Work request> Nothing but the lines from the top of the data to the line holding "left shoulder: (443, 240)" should be printed, word for word and both ends included; leave the pictures out.

Extracted entries>
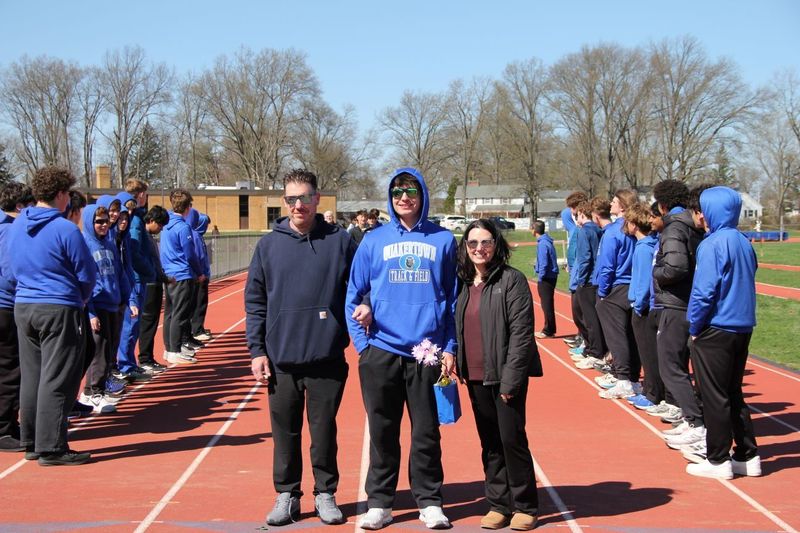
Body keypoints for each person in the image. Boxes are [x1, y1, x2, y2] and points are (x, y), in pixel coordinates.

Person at [345, 167, 457, 530]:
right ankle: (380, 501)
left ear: (422, 194)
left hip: (426, 351)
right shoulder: (373, 240)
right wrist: (364, 346)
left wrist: (449, 346)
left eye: (410, 190)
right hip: (381, 350)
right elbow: (352, 295)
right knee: (382, 430)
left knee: (426, 431)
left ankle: (429, 501)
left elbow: (453, 299)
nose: (404, 197)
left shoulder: (443, 240)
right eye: (396, 192)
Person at [246, 169, 357, 527]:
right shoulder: (267, 246)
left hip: (326, 357)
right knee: (285, 434)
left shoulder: (340, 241)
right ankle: (287, 495)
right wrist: (257, 351)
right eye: (292, 199)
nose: (299, 205)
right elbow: (255, 302)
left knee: (324, 431)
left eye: (305, 198)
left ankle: (325, 493)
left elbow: (362, 284)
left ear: (317, 199)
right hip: (281, 360)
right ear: (284, 202)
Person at [455, 219, 542, 531]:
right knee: (490, 442)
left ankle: (525, 505)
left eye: (486, 242)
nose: (480, 248)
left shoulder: (512, 280)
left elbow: (521, 335)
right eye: (473, 243)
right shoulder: (463, 283)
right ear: (465, 248)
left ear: (496, 244)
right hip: (475, 375)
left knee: (511, 439)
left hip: (505, 376)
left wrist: (511, 379)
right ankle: (498, 503)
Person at [7, 166, 96, 465]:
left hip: (24, 305)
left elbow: (9, 268)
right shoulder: (65, 228)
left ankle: (31, 440)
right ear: (60, 194)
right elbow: (86, 272)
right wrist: (80, 298)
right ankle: (52, 447)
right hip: (58, 306)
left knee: (32, 376)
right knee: (59, 377)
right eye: (68, 195)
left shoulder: (18, 225)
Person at [685, 186, 760, 479]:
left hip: (716, 326)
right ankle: (746, 454)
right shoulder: (743, 241)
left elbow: (704, 292)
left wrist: (694, 326)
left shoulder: (712, 244)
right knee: (733, 391)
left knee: (713, 395)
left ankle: (717, 459)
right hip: (743, 325)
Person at [652, 180, 707, 450]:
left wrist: (656, 273)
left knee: (670, 366)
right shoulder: (692, 228)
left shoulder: (674, 228)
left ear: (662, 204)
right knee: (680, 364)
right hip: (688, 302)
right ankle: (692, 417)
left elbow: (675, 267)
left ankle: (697, 423)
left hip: (676, 304)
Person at [79, 204, 138, 413]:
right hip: (98, 304)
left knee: (110, 350)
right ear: (89, 222)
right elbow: (84, 280)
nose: (104, 225)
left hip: (114, 304)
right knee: (99, 351)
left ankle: (99, 389)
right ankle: (92, 392)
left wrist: (128, 299)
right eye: (98, 222)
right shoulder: (85, 245)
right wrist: (92, 312)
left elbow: (121, 274)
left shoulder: (111, 244)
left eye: (105, 221)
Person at [594, 190, 640, 399]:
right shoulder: (636, 229)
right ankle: (631, 378)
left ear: (622, 206)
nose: (610, 204)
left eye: (613, 201)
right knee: (631, 335)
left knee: (616, 336)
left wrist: (603, 293)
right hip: (634, 286)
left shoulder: (613, 232)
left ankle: (623, 379)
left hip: (617, 287)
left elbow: (607, 266)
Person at [0, 181, 34, 452]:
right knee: (11, 369)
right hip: (6, 305)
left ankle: (8, 423)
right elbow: (11, 272)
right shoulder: (10, 231)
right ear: (21, 206)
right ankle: (4, 428)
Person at [623, 203, 662, 410]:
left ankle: (653, 393)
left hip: (644, 309)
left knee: (648, 353)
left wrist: (639, 304)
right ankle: (651, 389)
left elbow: (646, 280)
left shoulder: (645, 249)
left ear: (634, 224)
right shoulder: (643, 247)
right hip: (640, 304)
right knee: (645, 351)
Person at [161, 189, 206, 364]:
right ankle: (174, 349)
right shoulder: (182, 227)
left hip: (169, 273)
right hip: (181, 273)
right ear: (188, 207)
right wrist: (199, 272)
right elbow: (190, 253)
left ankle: (170, 348)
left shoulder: (166, 225)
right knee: (180, 314)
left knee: (170, 313)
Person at [570, 200, 605, 370]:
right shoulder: (599, 229)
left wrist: (581, 281)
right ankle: (597, 350)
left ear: (582, 215)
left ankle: (594, 352)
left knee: (590, 319)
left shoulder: (585, 231)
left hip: (588, 280)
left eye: (577, 216)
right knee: (595, 318)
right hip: (598, 278)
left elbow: (585, 258)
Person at [137, 206, 171, 373]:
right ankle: (144, 358)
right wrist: (155, 276)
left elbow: (156, 263)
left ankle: (147, 357)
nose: (161, 228)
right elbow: (148, 263)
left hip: (155, 282)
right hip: (149, 285)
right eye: (160, 224)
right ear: (151, 220)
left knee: (152, 322)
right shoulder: (143, 237)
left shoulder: (149, 237)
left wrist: (163, 277)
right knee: (147, 323)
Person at [561, 191, 587, 349]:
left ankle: (587, 343)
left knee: (583, 313)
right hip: (575, 271)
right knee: (577, 312)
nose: (571, 212)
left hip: (582, 276)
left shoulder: (585, 230)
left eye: (573, 208)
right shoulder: (575, 226)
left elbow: (584, 255)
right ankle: (582, 337)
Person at [186, 209, 212, 342]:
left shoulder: (198, 236)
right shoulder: (195, 236)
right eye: (205, 224)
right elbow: (198, 256)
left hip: (202, 274)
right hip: (199, 276)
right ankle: (197, 329)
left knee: (201, 303)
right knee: (198, 303)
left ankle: (198, 327)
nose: (207, 227)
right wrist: (201, 273)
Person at [533, 220, 558, 338]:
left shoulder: (543, 244)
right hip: (550, 276)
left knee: (546, 304)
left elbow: (544, 262)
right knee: (547, 304)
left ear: (534, 230)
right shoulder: (546, 241)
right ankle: (550, 329)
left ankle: (548, 330)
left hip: (547, 277)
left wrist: (540, 277)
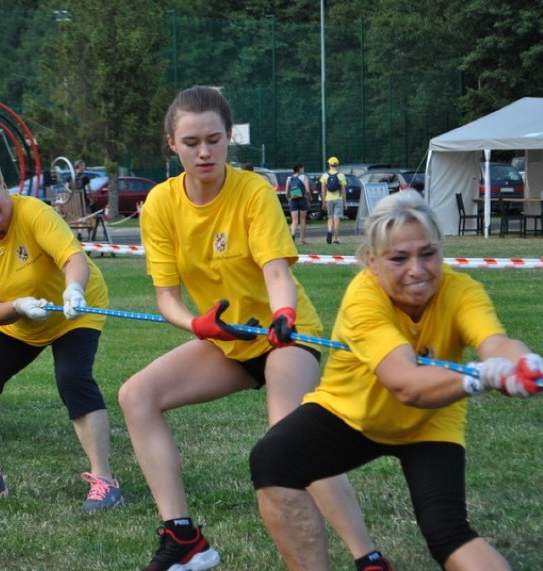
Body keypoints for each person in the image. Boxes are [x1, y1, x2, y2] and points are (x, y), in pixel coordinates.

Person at [117, 86, 390, 571]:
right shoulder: (159, 204)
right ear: (171, 144)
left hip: (285, 333)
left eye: (214, 140)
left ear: (228, 140)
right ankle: (183, 537)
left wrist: (283, 315)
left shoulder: (253, 191)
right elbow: (166, 297)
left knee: (290, 441)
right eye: (192, 141)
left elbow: (277, 273)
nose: (204, 152)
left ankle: (367, 558)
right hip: (228, 339)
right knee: (136, 395)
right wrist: (197, 325)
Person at [250, 190, 543, 570]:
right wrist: (479, 378)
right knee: (273, 461)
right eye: (398, 258)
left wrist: (522, 362)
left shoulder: (461, 290)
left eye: (428, 254)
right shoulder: (363, 298)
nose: (417, 270)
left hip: (429, 423)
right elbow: (404, 382)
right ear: (372, 262)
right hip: (351, 414)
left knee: (448, 532)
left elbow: (496, 342)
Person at [0, 154, 122, 510]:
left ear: (4, 187)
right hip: (22, 317)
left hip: (73, 310)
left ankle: (105, 481)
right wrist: (18, 306)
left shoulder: (35, 213)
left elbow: (73, 258)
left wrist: (74, 290)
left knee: (72, 377)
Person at [319, 156, 346, 244]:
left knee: (330, 217)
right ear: (337, 164)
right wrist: (345, 202)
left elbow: (323, 190)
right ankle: (336, 239)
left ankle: (329, 231)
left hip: (329, 199)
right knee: (337, 218)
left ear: (329, 165)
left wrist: (323, 202)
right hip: (338, 199)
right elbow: (343, 190)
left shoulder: (325, 175)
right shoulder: (341, 175)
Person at [287, 163, 310, 244]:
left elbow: (287, 191)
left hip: (293, 200)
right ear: (300, 169)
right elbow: (307, 190)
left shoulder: (289, 178)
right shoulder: (304, 177)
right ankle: (302, 239)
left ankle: (292, 234)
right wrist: (310, 197)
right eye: (303, 168)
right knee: (302, 219)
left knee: (294, 220)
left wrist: (289, 199)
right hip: (302, 199)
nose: (303, 170)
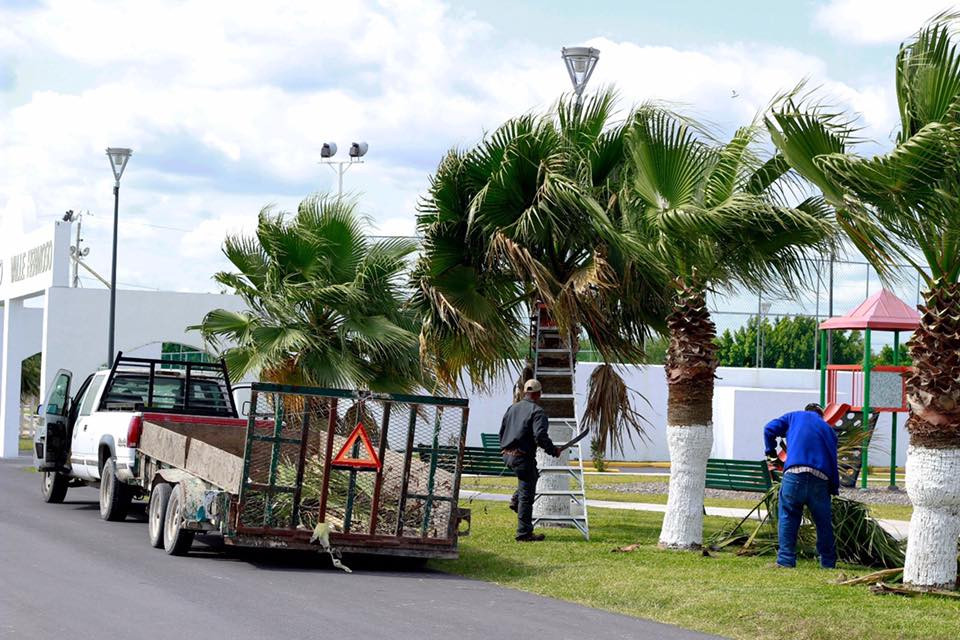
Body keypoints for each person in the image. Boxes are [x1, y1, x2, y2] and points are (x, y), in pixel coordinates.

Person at [763, 402, 840, 569]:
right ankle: (827, 563)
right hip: (820, 479)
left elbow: (769, 429)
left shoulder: (793, 416)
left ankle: (785, 560)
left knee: (788, 516)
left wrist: (771, 452)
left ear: (806, 411)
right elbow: (833, 462)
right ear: (821, 415)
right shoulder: (828, 430)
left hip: (794, 475)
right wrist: (834, 487)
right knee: (823, 522)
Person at [499, 378, 563, 542]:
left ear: (525, 392)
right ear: (538, 394)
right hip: (522, 457)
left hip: (507, 455)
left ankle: (516, 500)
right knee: (527, 496)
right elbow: (540, 436)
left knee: (531, 477)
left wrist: (506, 450)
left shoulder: (512, 408)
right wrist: (553, 450)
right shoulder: (537, 412)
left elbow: (502, 431)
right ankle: (524, 533)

Result of this task>
Body keypoints for each person in the image. Boxes are [x1, y1, x2, y2] and points are (x, y), in pixel coordinates.

Person at [345, 167, 457, 530]:
right ankle: (380, 501)
left ear: (422, 194)
left hip: (426, 351)
right shoulder: (373, 240)
right wrist: (364, 346)
left wrist: (449, 346)
left eye: (410, 190)
right hip: (381, 350)
right elbow: (352, 295)
right knee: (382, 430)
left knee: (426, 431)
left ankle: (429, 501)
left elbow: (453, 299)
nose: (404, 197)
left shoulder: (443, 240)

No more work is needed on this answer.